# [TO DO]
1) In the community midwifery case study, rewrite the passage starting with "Case Study: Community" and going on through "and remote areas.", swapping "tertiary hospitals" for "major city hospitals".
2) According to the community midwifery case study, who is the RFDS Primary Health Care Manager?
3) Continue the community midwifery case study from its last sentence.

A pregnant woman lies on a hospital bed. A smiling female in a RFDS polo shirt holds a doppler over her pregnant tummy. They are both smiling.

Case Study: Community Midwifery

Date published

15 Nov 2019

Shared Care between RFDS Midwives, Doctors and tertiary hospitals provide the finest care for pregnant women living in rural and remote areas.

Research reveals that geographical remoteness affects babies’ risk of adverse perinatal outcomes, such as being small for gestational age and fetal death[1].

The RFDS primary care team is working to bridge this gap by providing access to best practice maternity care to those living in rural and remote communities.

“We provide face-to-face and telehealth services to women who otherwise might encounter difficulty accessing traditional maternity care due to geographic isolation,” says Mandy Smallacombe, RFDS Primary Health Care Manager.

Antenatal and postnatal services are delivered to women in outback South Australia by the RFDS Primary Health Care team, reducing the need for extensive travel for routine pregnancy care and allowing women to remain with their families and businesses until travelling to their birthing hospital in the late stage of pregnancy.

“We deliver a shared model of care between the RFDS Community Midwife, RFDS GPs and birthing hospitals in Adelaide or one of major regional centres,” explains Caitlyn Keller, RFDS Community Midwife.

A pregnant woman lies on a hospital bed. A woman in a RFDS shirt sits beside her, feeling her tummy.

The service delivers routine antenatal check-ups, blood tests, immunisations, education and support in addition to support for babies and their families once they return home after birth.

“Typically we see patients at their property or a local clinic on a fortnightly or monthly basis during regular ‘fly-in’ clinics. We are also available outside of these times for phone or video consultations,” says Caitlyn.

# [DATASET]
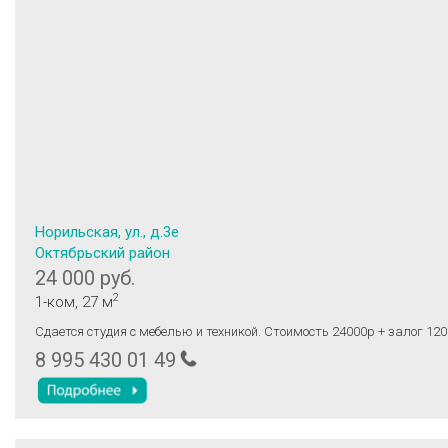
Норильская, ул., д.3е
Октябрьский район
24 000 руб.
2
1-ком
, 27 м
Сдается студия с мебелью и техникой. Стоимость 24000р + залог 12
8 995 430 01 49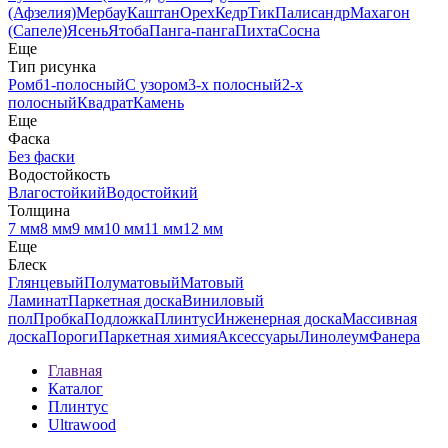
(Афзелия)
Мербау
Каштан
Орех
Кедр
Тик
Палисандр
Махагон
(Сапеле)
Ясень
Ятоба
Панга-панга
Пихта
Сосна
Еще
Тип рисунка
Ромб
1-полосный
С узором
3-х полосный
2-х
полосный
Квадрат
Камень
Еще
Фаска
Без фаски
Водостойкость
Влагостойкий
Водостойкий
Толщина
7 мм
8 мм
9 мм
10 мм
11 мм
12 мм
Еще
Блеск
Глянцевый
Полуматовый
Матовый
Ламинат
Паркетная доска
Виниловый
пол
Пробка
Подложка
Плинтус
Инженерная доска
Массивная
доска
Пороги
Паркетная химия
Аксессуары
Линолеум
Фанера
Главная
Каталог
Плинтус
Ultrawood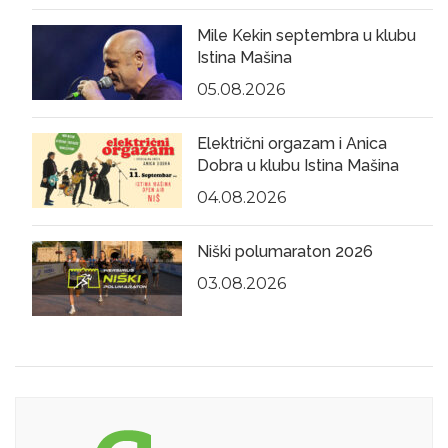
Mile Kekin septembra u klubu
Istina Mašina
05.08.2026
Električni orgazam i Anica
Dobra u klubu Istina Mašina
04.08.2026
Niški polumaraton 2026
03.08.2026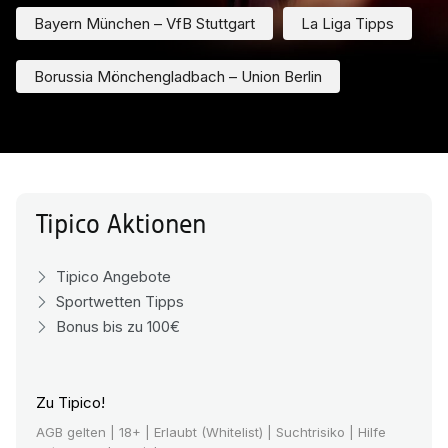
Bayern München – VfB Stuttgart
La Liga Tipps
Borussia Mönchengladbach – Union Berlin
Tipico Aktionen
Tipico Angebote
Sportwetten Tipps
Bonus bis zu 100€
Zu Tipico!
AGB gelten
| 18+ | Erlaubt (Whitelist) | Suchtrisiko | Hilfe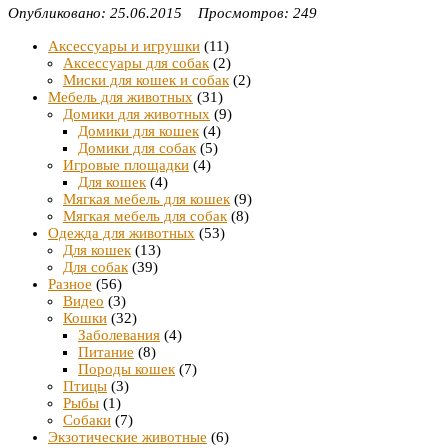
Опубликовано: 25.06.2015 Просмотров: 249
Аксессуары и игрушки
(11)
Аксессуары для собак
(2)
Миски для кошек и собак
(2)
Мебель для животных
(31)
Домики для животных
(9)
Домики для кошек
(4)
Домики для собак
(5)
Игровые площадки
(4)
Для кошек
(4)
Мягкая мебель для кошек
(9)
Мягкая мебель для собак
(8)
Одежда для животных
(53)
Для кошек
(13)
Для собак
(39)
Разное
(56)
Видео
(3)
Кошки
(32)
Заболевания
(4)
Питание
(8)
Породы кошек
(7)
Птицы
(3)
Рыбы
(1)
Собаки
(7)
Экзотические животные
(6)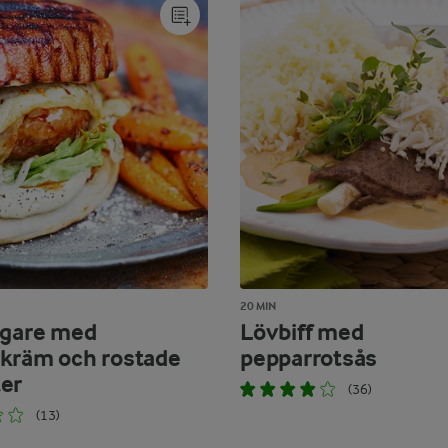
20 MIN
rgare med
Lövbiff med
kräm och rostade
pepparrotsås
er
(36)
(13)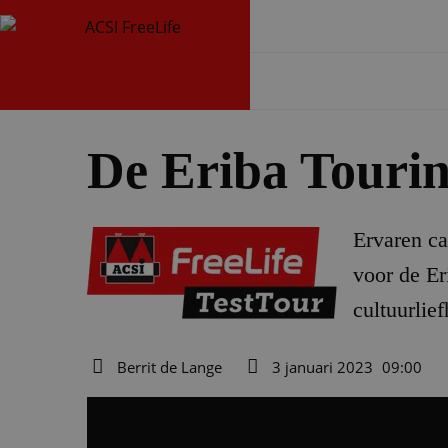
De Eriba Touring
Ervaren ca
voor de Er
cultuurlie
Berrit de Lange
3 januari 2023
09:00
Auteur
Datum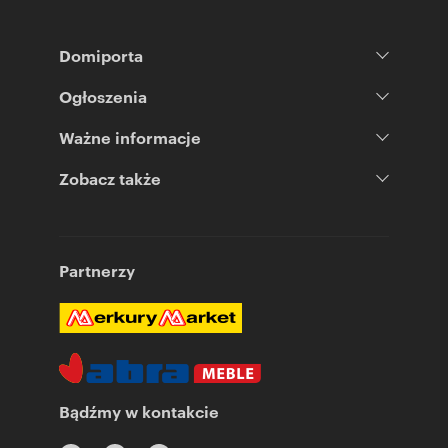
Domiporta
Ogłoszenia
Ważne informacje
Zobacz także
Partnerzy
Bądźmy w kontakcie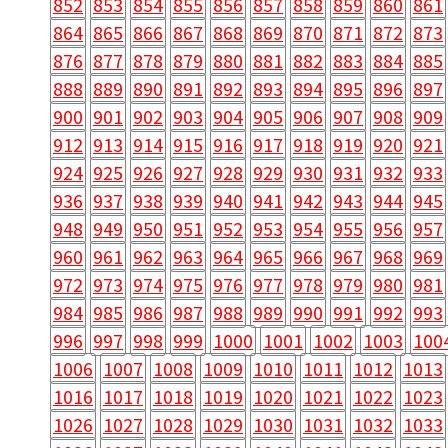
852
853
854
855
856
857
858
859
860
861
864
865
866
867
868
869
870
871
872
873
876
877
878
879
880
881
882
883
884
885
888
889
890
891
892
893
894
895
896
897
900
901
902
903
904
905
906
907
908
909
912
913
914
915
916
917
918
919
920
921
924
925
926
927
928
929
930
931
932
933
936
937
938
939
940
941
942
943
944
945
948
949
950
951
952
953
954
955
956
957
960
961
962
963
964
965
966
967
968
969
972
973
974
975
976
977
978
979
980
981
984
985
986
987
988
989
990
991
992
993
996
997
998
999
1000
1001
1002
1003
100
1006
1007
1008
1009
1010
1011
1012
1013
1016
1017
1018
1019
1020
1021
1022
1023
1026
1027
1028
1029
1030
1031
1032
1033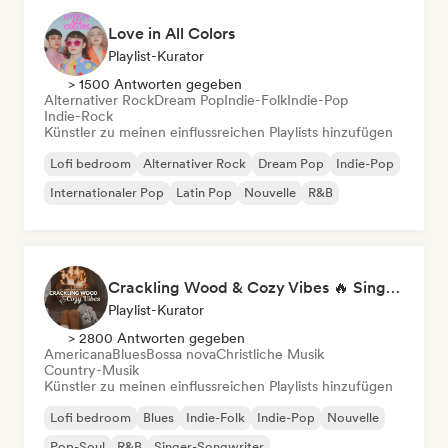
Love in All Colors
Playlist-Kurator
> 1500 Antworten gegeben
Alternativer Rock
Dream Pop
Indie-Folk
Indie-Pop
Indie-Rock
Künstler zu meinen einflussreichen Playlists hinzufügen
Lofi bedroom
Alternativer Rock
Dream Pop
Indie-Pop
Internationaler Pop
Latin Pop
Nouvelle
R&B
Crackling Wood & Cozy Vibes 🔥 Singer-Songwriter, Dream Pop & Bedroom Pop
Playlist-Kurator
> 2800 Antworten gegeben
Americana
Blues
Bossa nova
Christliche Musik
Country-Musik
Künstler zu meinen einflussreichen Playlists hinzufügen
Lofi bedroom
Blues
Indie-Folk
Indie-Pop
Nouvelle
Pop-Soul
R&B
Singer-Songwriter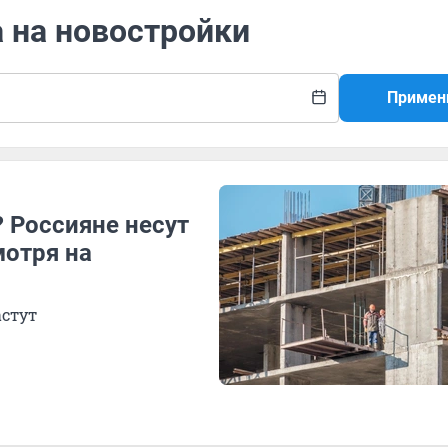
а на новостройки
Примен
 Россияне несут
мотря на
астут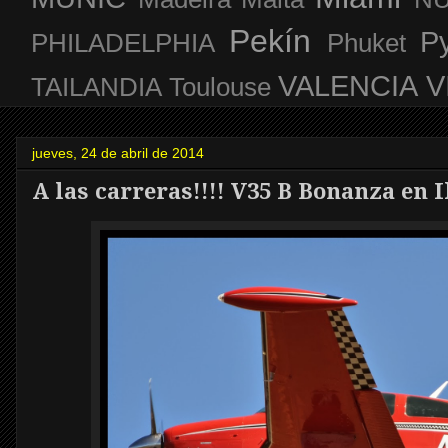
Pekín
P
PHILADELPHIA
Phuket
VALENCIA
V
TAILANDIA
Toulouse
jueves, 24 de abril de 2014
A las carreras!!!! V35 B Bonanza en 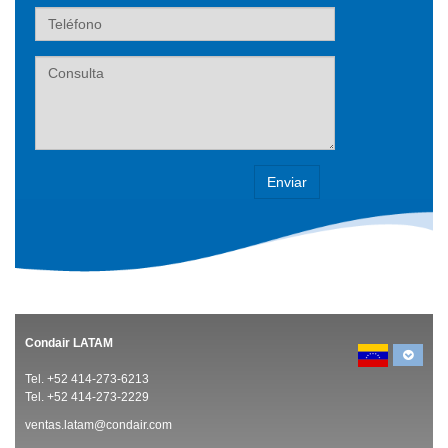
Teléfono
Label
Condair LATAM
Tel. +52 414-273-6213
Tel. +52 414-273-2229
ventas.latam@condair.com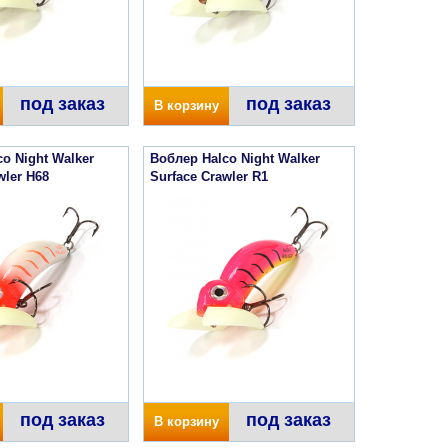
под заказ
под заказ
В корзину
o Night Walker
Воблер Halco Night Walker
wler H68
Surface Crawler R1
под заказ
под заказ
В корзину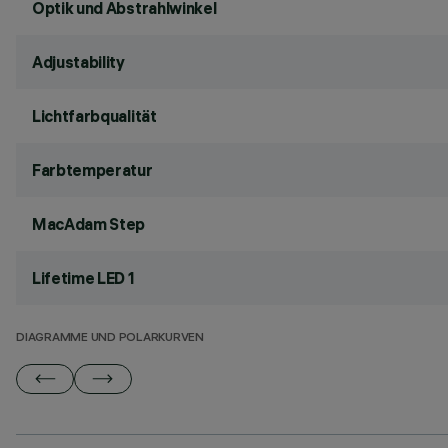
Optik und Abstrahlwinkel
Adjustability
Lichtfarbqualität
Farbtemperatur
MacAdam Step
Lifetime LED 1
DIAGRAMME UND POLARKURVEN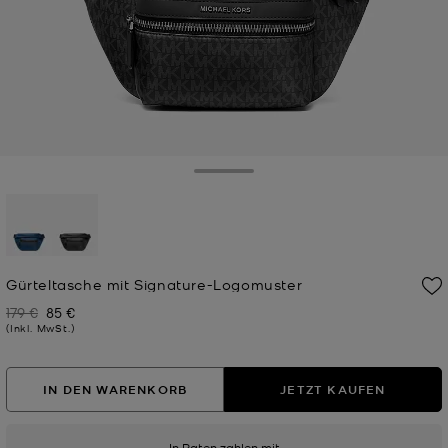
Toggle Drawer
ausgewählt
Gürteltasche mit Signature-Logomuster
179 €
85 €
Zuvor
Jetzt
(Inkl. MwSt.)
IN DEN WARENKORB
JETZT KAUFEN
In Raten zahlen mit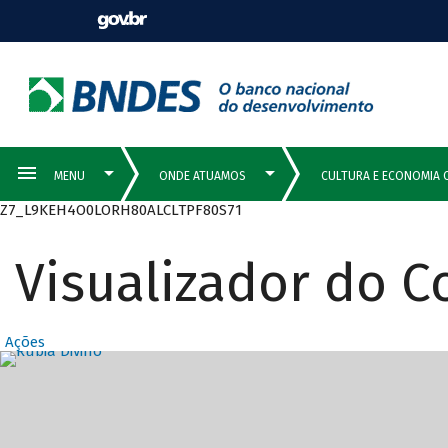
Z7_L9KEH4O0LORH80ALCLTPF80S71
Visualizador do 
Ações
Destaques Prin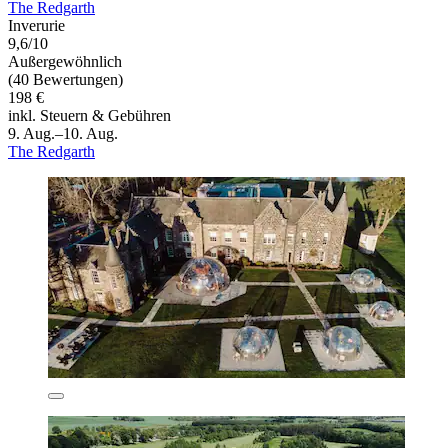
The Redgarth
Inverurie
9,6/10
Außergewöhnlich
(40 Bewertungen)
198 €
inkl. Steuern & Gebühren
9. Aug.–10. Aug.
The Redgarth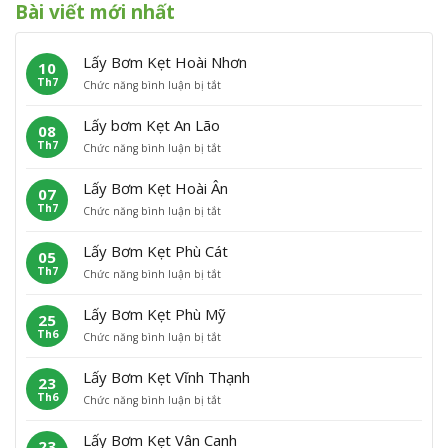
Bài viết mới nhất
Lấy Bơm Kẹt Hoài Nhơn
10
Th7
ở
Chức năng bình luận bị tắt
L
ấ
Lấy bơm Kẹt An Lão
08
y
Th7
ở
Chức năng bình luận bị tắt
B
L
ơ
ấ
m
Lấy Bơm Kẹt Hoài Ân
07
y
K
Th7
ở
Chức năng bình luận bị tắt
b
ẹ
L
ơ
t
ấ
m
H
Lấy Bơm Kẹt Phù Cát
05
y
K
o
Th7
ở
Chức năng bình luận bị tắt
B
ẹ
à
L
ơ
t
i
ấ
m
A
N
Lấy Bơm Kẹt Phù Mỹ
25
y
K
n
h
Th6
ở
Chức năng bình luận bị tắt
B
ẹ
L
ơ
L
ơ
t
ã
n
ấ
m
H
o
Lấy Bơm Kẹt Vĩnh Thạnh
23
y
K
o
Th6
ở
Chức năng bình luận bị tắt
B
ẹ
à
L
ơ
t
i
ấ
m
P
Â
Lấy Bơm Kẹt Vân Canh
23
y
K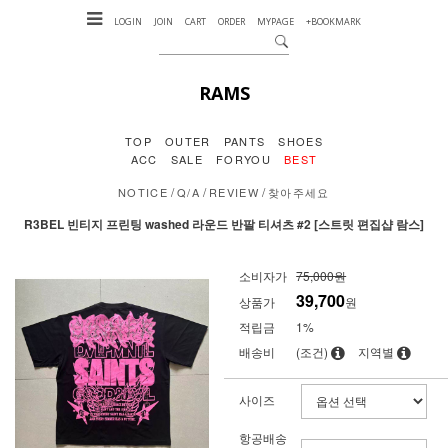
LOGIN
JOIN
CART
ORDER
MYPAGE
+BOOKMARK
RAMS
TOP
OUTER
PANTS
SHOES
ACC
SALE
FORYOU
BEST
/
/
/
NOTICE
Q/A
REVIEW
찾아주세요
R3BEL 빈티지 프린팅 washed 라운드 반팔 티셔츠 #2 [스트릿 편집샵 람스]
소비자가
75,000원
39,700
상품가
원
적립금
1%
배송비
(조건)
지역별
사이즈
항공배송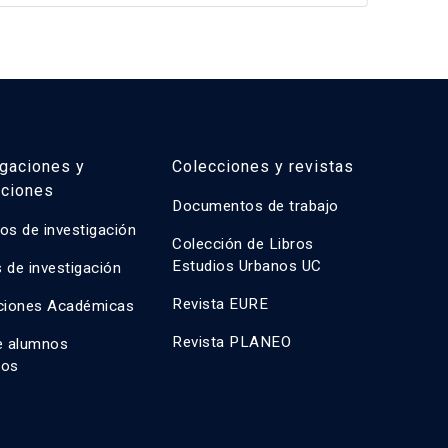
igaciones y
Colecciones y revistas
aciones
Documentos de trabajo
os de investigación
Colección de Libros
Estudios Urbanos UC
 de investigación
Revista EURE
ciones Académicas
Revista PLANEO
e alumnos
dos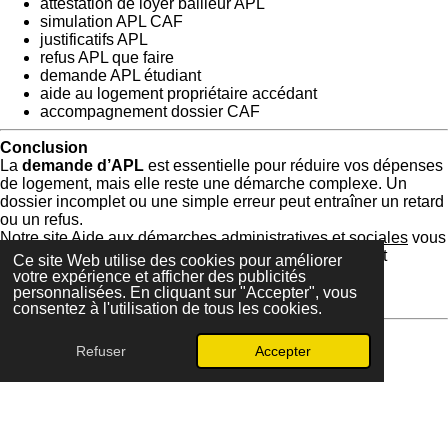
attestation de loyer bailleur APL
simulation APL CAF
justificatifs APL
refus APL que faire
demande APL étudiant
aide au logement propriétaire accédant
accompagnement dossier CAF
Conclusion
La
demande d’APL
est essentielle pour réduire vos dépenses
de logement, mais elle reste une démarche complexe. Un
dossier incomplet ou une simple erreur peut entraîner un retard
ou un refus.
Notre site
Aide aux démarches administratives et sociales
vous
propose un accompagnement personnalisé, efficace et
Ce site Web utilise des cookies pour améliorer
rassurant pour constituer un dossier solide.
votre expérience et afficher des publicités
personnalisées. En cliquant sur "Accepter", vous
👉
Réservez votre accompagnement dès aujourd’hui
.
consentez à l'utilisation de tous les cookies.
Refuser
Accepter
© 2025 - 2026 Assistant social et administratif
Propulsé par
Webador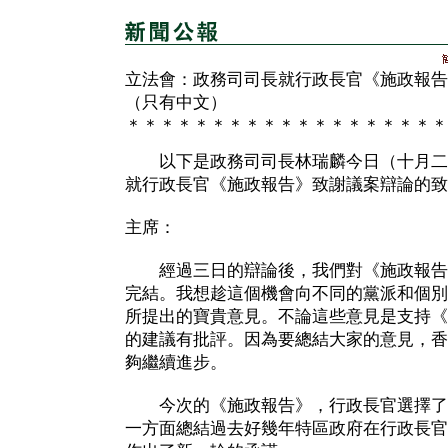
立法會：政務司司長就行政長官《施政報告
（只有中文）
＊＊＊＊＊＊＊＊＊＊＊＊＊＊＊＊＊＊＊
以下是政務司司長林瑞麟今日（十月二
就行政長官《施政報告》致謝議案辯論的致
主席：
經過三日的辯論後，我們對《施政報告
完結。我想趁這個機會向不同的黨派和個別
所提出的寶貴意見。不論這些意見是支持《
的建議有批評。因為要總結大家的意見，香
夠繼續進步。
今次的《施政報告》，行政長官選擇了
一方面總結過去好幾年特區政府在行政長官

# [ACTIVITY ANSWERS]
1)
Case Study: Community Midwifery

Date published

15 Nov 2019

Shared Care between RFDS Midwives, Doctors and major city hospitals provide the finest care for pregnant women living in rural and remote areas.

2) Mandy Smallacombe

3)
“Our low risk antenatal patients typically only need to travel to their birth care provider at around 20 weeks for a morphology ultrasound and consultation with an obstetrician.

“Otherwise, they can remain at home – where they often have work and family responsibilities – until much later in their pregnancy,” says Caitlyn.

Amy Cooper is very familiar with the model of care. Amy was supported by the RFDS during her second pregnancy and is currently receiving care in her third pregnancy.

Amy and her husband live on Millers Creek Station, 150 kilometers north of Roxby Downs, SA. In addition to the busy life of a station wife, Amy supervises her children, six-year-old Riley and five-year-old Indianna with their lessons via School of the Air.

RFDS midwifery care has enabled her to stay at home until 36 weeks’ gestation.

A woman in a blue singlet holds a baby in a nappy. She is smiling.

“I see Caitlyn every month during the regular RFDS clinic run,” says Amy. “Apart from my 20 week scan, I haven’t needed to travel to Adelaide at all during my pregnancy.”

“Without the RFDS, I’d need to make a four hour round-trip on dirt roads into Roxby Downs every time I needed a check-up or blood test,” says Amy. 

“It just makes everything so easy.”

The model also ensures continuity of care wherever possible. “Just like city folk, people in rural and remote areas are more likely to achieve better health outcomes when they are able to access health care from a trusted provider who understands their history and circumstance,” says Caitlyn. 

“If I lived in the city, I would just see whichever midwife was on duty at the hospital at all my appointments,” says Amy. “But this way I generally see the same midwife every time, both for my antenatal care and once my baby is born.”

Did you know? Over 500 pregnant women are airlifted from rural and remote South Australia and the Northern Territory to inner-regional and city hospitals every year.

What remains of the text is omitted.